● Exercise
Reproduce, character for character, every line of text in the entries below. Leave the pictures out of your answer.
################
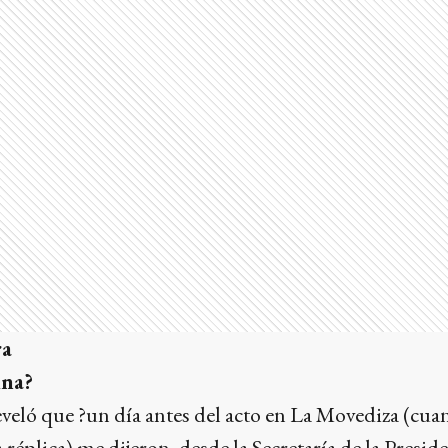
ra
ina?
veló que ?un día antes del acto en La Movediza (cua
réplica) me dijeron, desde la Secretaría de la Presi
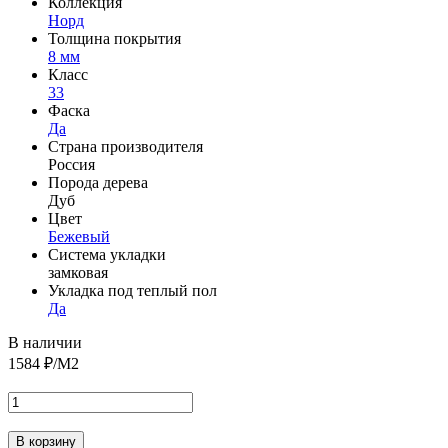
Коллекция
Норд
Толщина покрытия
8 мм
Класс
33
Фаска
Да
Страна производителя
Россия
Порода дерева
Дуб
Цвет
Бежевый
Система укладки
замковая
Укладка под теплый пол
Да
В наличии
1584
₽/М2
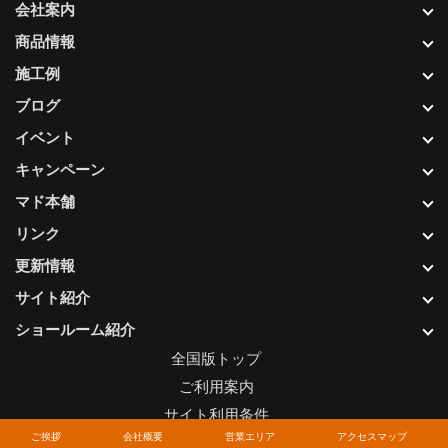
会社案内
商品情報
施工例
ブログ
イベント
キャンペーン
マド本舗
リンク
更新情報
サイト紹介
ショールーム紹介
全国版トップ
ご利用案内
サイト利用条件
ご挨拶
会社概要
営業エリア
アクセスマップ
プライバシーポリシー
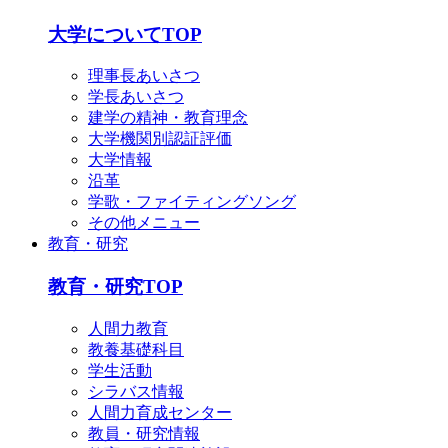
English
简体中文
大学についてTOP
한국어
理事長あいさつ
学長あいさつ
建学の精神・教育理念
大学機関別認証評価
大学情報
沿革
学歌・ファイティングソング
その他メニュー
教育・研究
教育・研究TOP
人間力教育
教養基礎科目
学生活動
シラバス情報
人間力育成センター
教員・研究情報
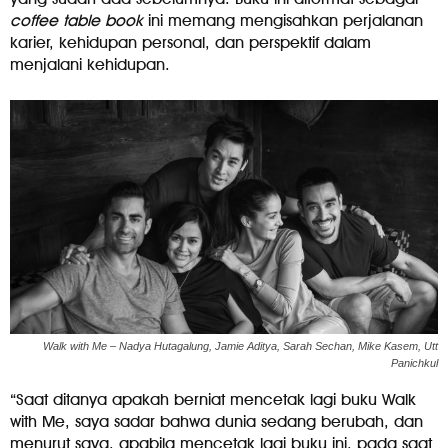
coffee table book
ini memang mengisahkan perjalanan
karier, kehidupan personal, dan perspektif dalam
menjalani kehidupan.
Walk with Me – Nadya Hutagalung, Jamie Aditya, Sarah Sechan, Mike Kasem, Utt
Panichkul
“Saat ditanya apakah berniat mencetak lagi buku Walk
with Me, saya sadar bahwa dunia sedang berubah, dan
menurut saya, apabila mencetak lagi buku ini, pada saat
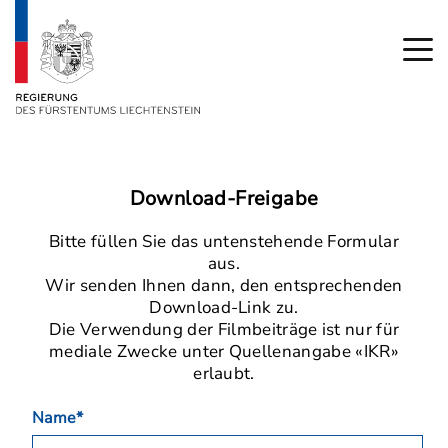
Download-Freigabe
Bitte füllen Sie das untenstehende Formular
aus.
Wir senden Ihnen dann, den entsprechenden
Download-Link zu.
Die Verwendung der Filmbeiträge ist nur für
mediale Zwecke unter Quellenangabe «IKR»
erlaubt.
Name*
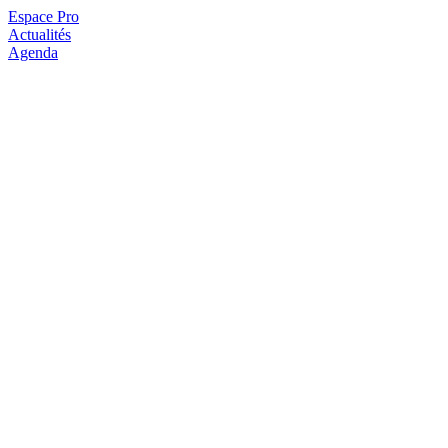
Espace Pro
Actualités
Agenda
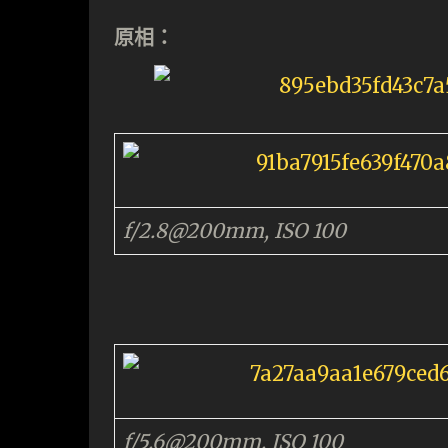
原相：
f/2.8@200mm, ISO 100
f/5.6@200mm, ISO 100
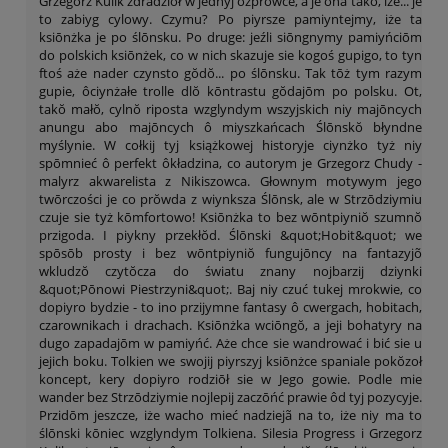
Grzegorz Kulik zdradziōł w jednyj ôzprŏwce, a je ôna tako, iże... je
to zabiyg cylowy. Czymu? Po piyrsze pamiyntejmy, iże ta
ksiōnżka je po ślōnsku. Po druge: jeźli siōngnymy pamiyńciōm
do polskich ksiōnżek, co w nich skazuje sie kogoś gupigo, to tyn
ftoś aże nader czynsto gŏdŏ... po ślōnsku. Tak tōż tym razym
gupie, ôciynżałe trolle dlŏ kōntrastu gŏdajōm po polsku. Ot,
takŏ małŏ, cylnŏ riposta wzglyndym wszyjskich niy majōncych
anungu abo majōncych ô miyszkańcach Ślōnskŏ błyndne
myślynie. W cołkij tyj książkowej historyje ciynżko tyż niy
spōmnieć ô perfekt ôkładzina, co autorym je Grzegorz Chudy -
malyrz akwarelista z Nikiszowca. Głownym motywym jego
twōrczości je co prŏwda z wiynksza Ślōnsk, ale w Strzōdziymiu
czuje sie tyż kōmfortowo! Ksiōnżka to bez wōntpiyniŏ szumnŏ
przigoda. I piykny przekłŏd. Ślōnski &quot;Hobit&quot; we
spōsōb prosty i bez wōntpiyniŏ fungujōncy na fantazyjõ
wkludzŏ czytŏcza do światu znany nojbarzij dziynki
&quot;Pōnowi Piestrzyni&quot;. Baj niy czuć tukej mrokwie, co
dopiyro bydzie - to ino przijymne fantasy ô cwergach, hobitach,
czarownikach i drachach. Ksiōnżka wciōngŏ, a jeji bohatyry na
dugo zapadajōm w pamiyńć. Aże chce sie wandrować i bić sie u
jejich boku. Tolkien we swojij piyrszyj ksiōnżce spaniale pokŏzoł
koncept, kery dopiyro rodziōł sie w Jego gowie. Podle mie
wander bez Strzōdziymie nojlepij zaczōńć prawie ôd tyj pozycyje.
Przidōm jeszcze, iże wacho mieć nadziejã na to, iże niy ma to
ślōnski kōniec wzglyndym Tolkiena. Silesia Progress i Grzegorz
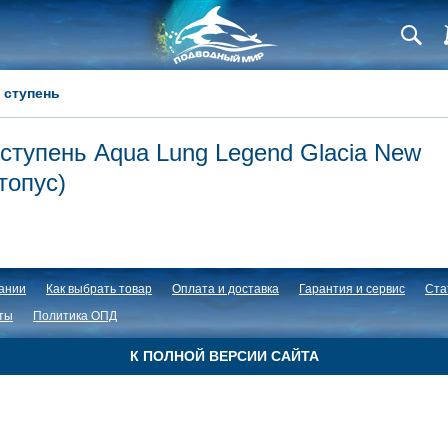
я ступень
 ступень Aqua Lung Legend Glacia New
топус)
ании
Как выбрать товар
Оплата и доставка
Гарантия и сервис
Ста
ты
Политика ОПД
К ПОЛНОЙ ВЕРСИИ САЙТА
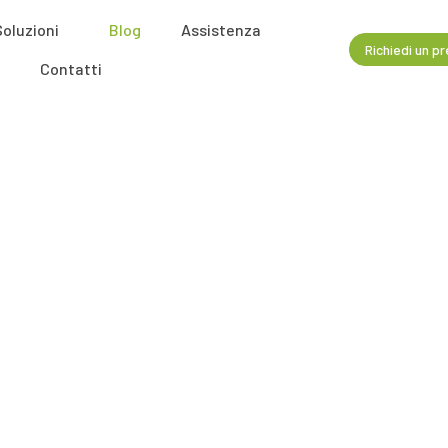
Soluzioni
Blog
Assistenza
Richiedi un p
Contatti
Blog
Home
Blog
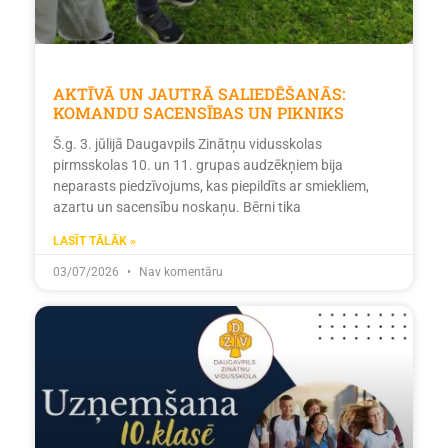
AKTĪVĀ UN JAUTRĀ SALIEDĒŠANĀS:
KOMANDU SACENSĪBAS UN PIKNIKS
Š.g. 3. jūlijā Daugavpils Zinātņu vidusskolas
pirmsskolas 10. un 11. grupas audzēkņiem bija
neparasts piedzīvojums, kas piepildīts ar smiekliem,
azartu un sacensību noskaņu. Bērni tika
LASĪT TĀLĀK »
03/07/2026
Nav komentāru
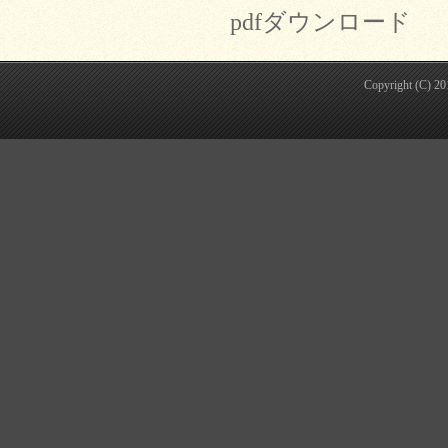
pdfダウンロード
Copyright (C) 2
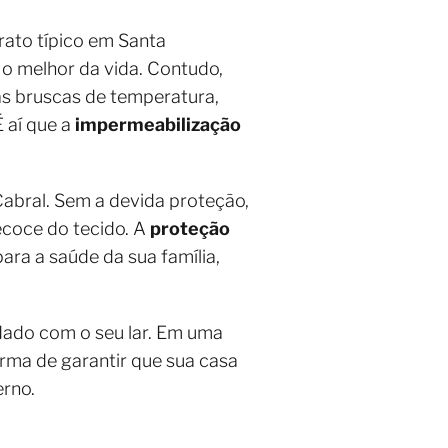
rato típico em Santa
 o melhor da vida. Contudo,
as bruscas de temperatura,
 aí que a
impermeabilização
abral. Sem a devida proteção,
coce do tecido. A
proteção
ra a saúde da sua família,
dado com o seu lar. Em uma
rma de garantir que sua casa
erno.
################
● Exercise answer
ra
ina?
veló que ?un día antes del acto en La Movediza (cua
réplica) me dijeron, desde la Secretaría de la Presi
Коллекция
Норд
Толщина покрытия
8 мм
Класс
33
Фаска
Да
Страна производителя
Россия
Порода дерева
Дуб
Цвет
Бежевый
Система укладки
замковая
Укладка под теплый пол
Да
В наличии
1584
₽/М2
会社案内
商品情報
施工例
ブログ
イベント
キャンペーン
マド本舗
リンク
更新情報
サイト紹介
ショールーム紹介
全国版トップ
ご利用案内
サイト利用条件
ご挨拶
会社概要
営業エリア
アクセスマップ
プライバシーポリシー
English
简体中文
大学についてTOP
한국어
理事長あいさつ
学長あいさつ
建学の精神・教育理念
大学機関別認証評価
大学情報
沿革
学歌・ファイティングソング
その他メニュー
教育・研究
教育・研究TOP
人間力教育
教養基礎科目
学生活動
シラバス情報
人間力育成センター
教員・研究情報
coffee table book
ini memang mengisahkan perjalanan
karier, kehidupan personal, dan perspektif dalam
menjalani kehidupan.
Walk with Me – Nadya Hutagalung, Jamie Aditya, Sarah Sechan, Mike Kasem, Utt
Panichkul
“Saat ditanya apakah berniat mencetak lagi buku Walk
with Me, saya sadar bahwa dunia sedang berubah, dan
menurut saya, apabila mencetak lagi buku ini, pada saat
Download-Freigabe
Bitte füllen Sie das untenstehende Formular
aus.
Wir senden Ihnen dann, den entsprechenden
Download-Link zu.
Die Verwendung der Filmbeiträge ist nur für
mediale Zwecke unter Quellenangabe «IKR»
erlaubt.
Name*
Espace Pro
Actualités
Agenda
原相：
f/2.8@200mm, ISO 100
f/5.6@200mm, ISO 100
Grzegorz Kulik zdradziōł w jednyj ôzprŏwce, a je ôna tako, iże... je
to zabiyg cylowy. Czymu? Po piyrsze pamiyntejmy, iże ta
ksiōnżka je po ślōnsku. Po druge: jeźli siōngnymy pamiyńciōm
do polskich ksiōnżek, co w nich skazuje sie kogoś gupigo, to tyn
ftoś aże nader czynsto gŏdŏ... po ślōnsku. Tak tōż tym razym
gupie, ôciynżałe trolle dlŏ kōntrastu gŏdajōm po polsku. Ot,
takŏ małŏ, cylnŏ riposta wzglyndym wszyjskich niy majōncych
anungu abo majōncych ô miyszkańcach Ślōnskŏ błyndne
myślynie. W cołkij tyj książkowej historyje ciynżko tyż niy
spōmnieć ô perfekt ôkładzina, co autorym je Grzegorz Chudy -
malyrz akwarelista z Nikiszowca. Głownym motywym jego
twōrczości je co prŏwda z wiynksza Ślōnsk, ale w Strzōdziymiu
czuje sie tyż kōmfortowo! Ksiōnżka to bez wōntpiyniŏ szumnŏ
przigoda. I piykny przekłŏd. Ślōnski &quot;Hobit&quot; we
spōsōb prosty i bez wōntpiyniŏ fungujōncy na fantazyjõ
wkludzŏ czytŏcza do światu znany nojbarzij dziynki
&quot;Pōnowi Piestrzyni&quot;. Baj niy czuć tukej mrokwie, co
dopiyro bydzie - to ino przijymne fantasy ô cwergach, hobitach,
czarownikach i drachach. Ksiōnżka wciōngŏ, a jeji bohatyry na
dugo zapadajōm w pamiyńć. Aże chce sie wandrować i bić sie u
jejich boku. Tolkien we swojij piyrszyj ksiōnżce spaniale pokŏzoł
koncept, kery dopiyro rodziōł sie w Jego gowie. Podle mie
wander bez Strzōdziymie nojlepij zaczōńć prawie ôd tyj pozycyje.
Przidōm jeszcze, iże wacho mieć nadziejã na to, iże niy ma to
ślōnski kōniec wzglyndym Tolkiena. Silesia Progress i Grzegorz
я ступень
 ступень Aqua Lung Legend Glacia New
топус)
ании
Как выбрать товар
Оплата и доставка
Гарантия и сервис
Ста
ты
Политика ОПД
К ПОЛНОЙ ВЕРСИИ САЙТА
Soluzioni
Blog
Assistenza
Richiedi un p
Contatti
Blog
Home
Blog
AKTĪVĀ UN JAUTRĀ SALIEDĒŠANĀS:
KOMANDU SACENSĪBAS UN PIKNIKS
Š.g. 3. jūlijā Daugavpils Zinātņu vidusskolas
pirmsskolas 10. un 11. grupas audzēkņiem bija
neparasts piedzīvojums, kas piepildīts ar smiekliem,
azartu un sacensību noskaņu. Bērni tika
LASĪT TĀLĀK »
03/07/2026
Nav komentāru
pdfダウンロード
Copyright (C) 2
rato típico em Santa
 o melhor da vida. Contudo,
as bruscas de temperatura,
 aí que a
impermeabilização
abral. Sem a devida proteção,
coce do tecido. A
proteção
ra a saúde da sua família,
dado com o seu lar. Em uma
rma de garantir que sua casa
erno.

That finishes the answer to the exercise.